Should their work turn out to be misleading about this year’s elections, pollsters will likely escape much public accountability — which has been the case in recent national elections. There has been little appetite among polling organizations and the news media to scrutinize or direct much critical attention to polls that veer off target in their final pre-election estimates.  

This tendency was reflected in a detailed report commissioned by the American Association for Public Opinion Research about polling the 2024 presidential election. The report studiously avoided specific reference to individual pollsters. 

As a result, the performance in 2024 of prominent, media-sponsored polls — including those of CNN and The New York Times, both of which estimated Kamala Harris led in enough swing states to win the Electoral College — received no attention in the report. 

The 2026 campaign coincides with turbulence in election polling, given the departure of some prominent entities in survey research. For example, the popular polling-data site FiveThirtyEight was shuttered last year by ABC News amid staff cuts ordered by its parent, Walt Disney Co. The polling institute at Monmouth University in New Jersey was closed last year, reportedly in a cost-cutting move. 

And one of the country’s most lauded pollsters, J. Ann Selzer of the Iowa Poll, retired following the disastrous survey she released late in the 2024 presidential campaign. Selzer’s poll indicated Harris had opened a 3-point lead over Trump in Iowa, a reliably Republican state in recent national elections. Selzer’s poll, published by the Des Moines Register newspaper, was dramatically in error, as Trump carried Iowa by 13 percentage points. That meant Selzer’s poll had missed by 16 points. 

“Polling is a science of estimation,” Selzer was quoted as saying after the 2024 misfire, “and science has a way of periodically humbling the scientist.”

The turmoil in election polling represents the renewal of a trend dating at least to 2015, when the Gallup Organization announced it was quitting election polling. Gallup was a pioneer in the survey research, having conducted its first presidential election poll in 1936. Its final presidential election poll was in 2012, when it reported late in the campaign that Republican Mitt Romney led President Obama by a single percentage point.

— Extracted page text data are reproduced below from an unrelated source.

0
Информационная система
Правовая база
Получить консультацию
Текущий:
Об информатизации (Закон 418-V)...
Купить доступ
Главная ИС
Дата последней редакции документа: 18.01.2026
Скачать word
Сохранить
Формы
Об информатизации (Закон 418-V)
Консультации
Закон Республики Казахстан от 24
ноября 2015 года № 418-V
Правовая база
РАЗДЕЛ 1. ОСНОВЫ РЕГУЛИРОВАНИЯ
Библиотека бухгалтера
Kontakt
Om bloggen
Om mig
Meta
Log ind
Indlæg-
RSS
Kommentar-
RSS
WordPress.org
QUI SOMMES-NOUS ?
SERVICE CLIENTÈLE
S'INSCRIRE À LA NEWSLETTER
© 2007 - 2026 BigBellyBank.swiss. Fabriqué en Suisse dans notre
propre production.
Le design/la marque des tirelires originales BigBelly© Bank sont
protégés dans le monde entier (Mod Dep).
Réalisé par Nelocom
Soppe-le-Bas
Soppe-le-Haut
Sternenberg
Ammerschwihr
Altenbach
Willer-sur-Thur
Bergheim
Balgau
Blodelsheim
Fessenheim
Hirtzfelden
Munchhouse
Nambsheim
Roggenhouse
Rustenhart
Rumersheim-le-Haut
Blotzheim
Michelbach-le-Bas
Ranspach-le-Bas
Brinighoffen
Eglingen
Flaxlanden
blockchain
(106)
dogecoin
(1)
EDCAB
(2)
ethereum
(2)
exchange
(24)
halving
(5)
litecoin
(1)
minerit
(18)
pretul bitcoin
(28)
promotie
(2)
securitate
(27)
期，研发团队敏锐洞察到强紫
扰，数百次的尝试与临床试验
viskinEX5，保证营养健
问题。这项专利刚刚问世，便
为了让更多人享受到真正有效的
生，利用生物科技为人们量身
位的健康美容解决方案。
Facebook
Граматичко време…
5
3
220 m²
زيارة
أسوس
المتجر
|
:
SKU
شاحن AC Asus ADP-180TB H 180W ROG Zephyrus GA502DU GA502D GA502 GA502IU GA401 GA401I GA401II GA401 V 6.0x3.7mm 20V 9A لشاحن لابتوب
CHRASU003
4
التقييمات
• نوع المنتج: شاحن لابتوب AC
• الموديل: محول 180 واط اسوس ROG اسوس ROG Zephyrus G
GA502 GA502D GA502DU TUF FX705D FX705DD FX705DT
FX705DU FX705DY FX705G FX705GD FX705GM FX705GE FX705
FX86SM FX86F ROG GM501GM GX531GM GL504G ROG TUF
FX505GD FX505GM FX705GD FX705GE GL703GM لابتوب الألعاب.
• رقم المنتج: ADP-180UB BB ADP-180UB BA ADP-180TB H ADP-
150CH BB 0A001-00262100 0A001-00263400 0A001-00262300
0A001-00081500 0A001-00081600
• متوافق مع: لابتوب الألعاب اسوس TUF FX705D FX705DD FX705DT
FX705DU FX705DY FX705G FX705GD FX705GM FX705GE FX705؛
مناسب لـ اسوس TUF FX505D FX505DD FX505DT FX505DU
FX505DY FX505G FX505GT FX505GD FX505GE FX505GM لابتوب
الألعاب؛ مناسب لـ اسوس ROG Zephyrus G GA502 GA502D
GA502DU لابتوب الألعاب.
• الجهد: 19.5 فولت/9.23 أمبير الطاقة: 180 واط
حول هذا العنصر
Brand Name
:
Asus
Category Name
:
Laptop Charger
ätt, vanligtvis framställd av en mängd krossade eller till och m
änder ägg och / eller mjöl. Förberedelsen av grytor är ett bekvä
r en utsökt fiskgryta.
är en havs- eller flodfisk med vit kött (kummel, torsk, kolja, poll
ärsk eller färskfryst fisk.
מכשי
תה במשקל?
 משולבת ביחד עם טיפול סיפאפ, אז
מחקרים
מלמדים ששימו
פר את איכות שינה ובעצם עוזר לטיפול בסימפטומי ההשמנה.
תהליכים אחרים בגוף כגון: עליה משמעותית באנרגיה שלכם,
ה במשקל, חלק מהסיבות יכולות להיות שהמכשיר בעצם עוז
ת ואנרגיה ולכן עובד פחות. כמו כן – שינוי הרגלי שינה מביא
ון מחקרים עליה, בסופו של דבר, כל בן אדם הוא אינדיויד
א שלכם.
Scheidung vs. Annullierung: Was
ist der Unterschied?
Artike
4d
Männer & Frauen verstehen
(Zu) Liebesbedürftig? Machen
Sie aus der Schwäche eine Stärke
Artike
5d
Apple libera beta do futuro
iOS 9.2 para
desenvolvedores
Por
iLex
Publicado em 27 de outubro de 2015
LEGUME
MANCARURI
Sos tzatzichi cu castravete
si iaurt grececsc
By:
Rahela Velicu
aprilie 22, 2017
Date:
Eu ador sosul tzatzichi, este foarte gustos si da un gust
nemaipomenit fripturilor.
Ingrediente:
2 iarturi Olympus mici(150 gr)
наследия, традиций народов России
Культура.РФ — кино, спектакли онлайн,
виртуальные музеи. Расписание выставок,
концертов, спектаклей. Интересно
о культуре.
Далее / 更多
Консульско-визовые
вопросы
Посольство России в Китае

Obama won reelection by almost 4 points. 

Pollsters in recent years have notably experimented with and adapted diverse methodologies, especially as response rates have remained anemic to surveys conducted exclusively by cellphones or landlines. 

Many pollsters nowadays utilize a variety of sampling procedures. Mixed methodologies — in which, for example, pollsters seek respondents by sending text messages, placing robocalls and tapping panels of previously recruited participants, among other techniques — will undergird election surveys this year. 

Despite its flaws and shortcomings, polling remains the primary prism through which journalists, pundits and the public at large evaluate the ebb and flow of political campaigns. As they have in previous national elections, the polls and their results will help establish news media narratives about the trajectory and competitiveness of the 2026 elections.

W. Joseph Campbell is a professor emeritus of communication at American University. He is the author of seven books including, most recently, “Lost in a Gallup: Polling Failure in U.S. Presidential Elections.”